> **ACTION ITEM**
Filter the lines below, copying only those with the string "Left".

Pose estimation data:
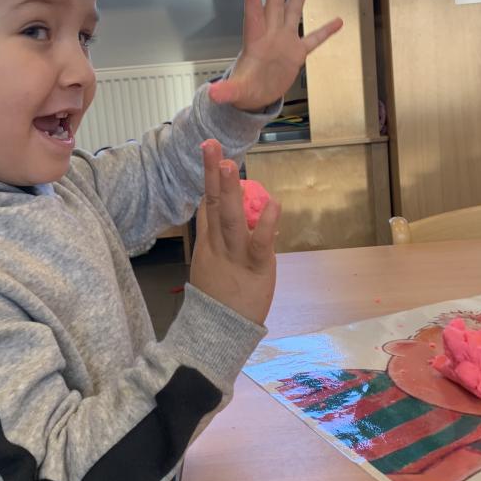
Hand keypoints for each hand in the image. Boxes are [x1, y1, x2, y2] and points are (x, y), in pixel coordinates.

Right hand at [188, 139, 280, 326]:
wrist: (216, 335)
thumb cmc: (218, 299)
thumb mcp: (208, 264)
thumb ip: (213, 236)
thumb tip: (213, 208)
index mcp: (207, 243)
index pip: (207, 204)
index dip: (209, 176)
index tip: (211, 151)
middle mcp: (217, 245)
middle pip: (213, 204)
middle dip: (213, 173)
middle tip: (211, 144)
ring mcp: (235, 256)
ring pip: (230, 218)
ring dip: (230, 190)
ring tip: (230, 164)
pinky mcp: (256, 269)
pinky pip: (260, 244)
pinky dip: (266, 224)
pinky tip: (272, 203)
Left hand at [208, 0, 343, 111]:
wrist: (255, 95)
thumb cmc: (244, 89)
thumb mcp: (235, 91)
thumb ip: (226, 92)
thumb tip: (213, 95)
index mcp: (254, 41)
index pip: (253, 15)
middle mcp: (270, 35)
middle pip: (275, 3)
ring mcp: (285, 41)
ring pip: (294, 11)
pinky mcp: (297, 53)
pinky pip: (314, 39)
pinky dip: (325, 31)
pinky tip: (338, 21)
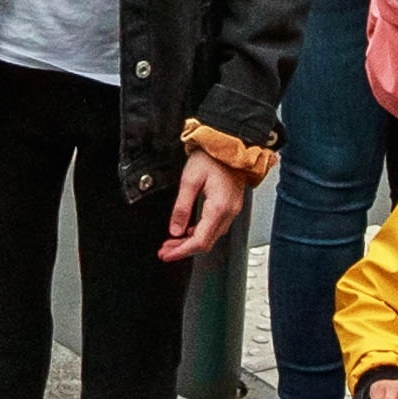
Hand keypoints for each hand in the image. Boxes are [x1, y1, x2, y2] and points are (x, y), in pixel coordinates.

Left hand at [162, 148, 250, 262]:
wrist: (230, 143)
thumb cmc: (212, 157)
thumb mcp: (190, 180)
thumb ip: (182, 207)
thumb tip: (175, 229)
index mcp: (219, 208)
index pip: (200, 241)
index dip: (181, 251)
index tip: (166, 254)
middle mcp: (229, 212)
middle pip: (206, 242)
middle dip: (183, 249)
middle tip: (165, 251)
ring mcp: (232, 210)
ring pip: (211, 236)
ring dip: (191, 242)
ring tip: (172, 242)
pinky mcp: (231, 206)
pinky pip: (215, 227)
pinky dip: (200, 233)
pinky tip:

* * *

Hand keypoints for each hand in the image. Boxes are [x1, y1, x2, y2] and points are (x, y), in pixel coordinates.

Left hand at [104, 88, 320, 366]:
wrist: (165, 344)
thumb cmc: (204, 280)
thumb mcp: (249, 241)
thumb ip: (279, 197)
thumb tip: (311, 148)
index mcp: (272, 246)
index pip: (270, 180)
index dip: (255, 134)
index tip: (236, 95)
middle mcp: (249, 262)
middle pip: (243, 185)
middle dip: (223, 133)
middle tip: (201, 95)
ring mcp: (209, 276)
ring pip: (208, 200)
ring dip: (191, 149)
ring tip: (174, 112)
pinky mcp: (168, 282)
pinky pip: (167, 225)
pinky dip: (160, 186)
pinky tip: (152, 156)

> **OUTPUT**
Left hand at [208, 0, 343, 111]:
Left hand at [162, 148, 250, 262]:
Left hand at [104, 88, 320, 366]:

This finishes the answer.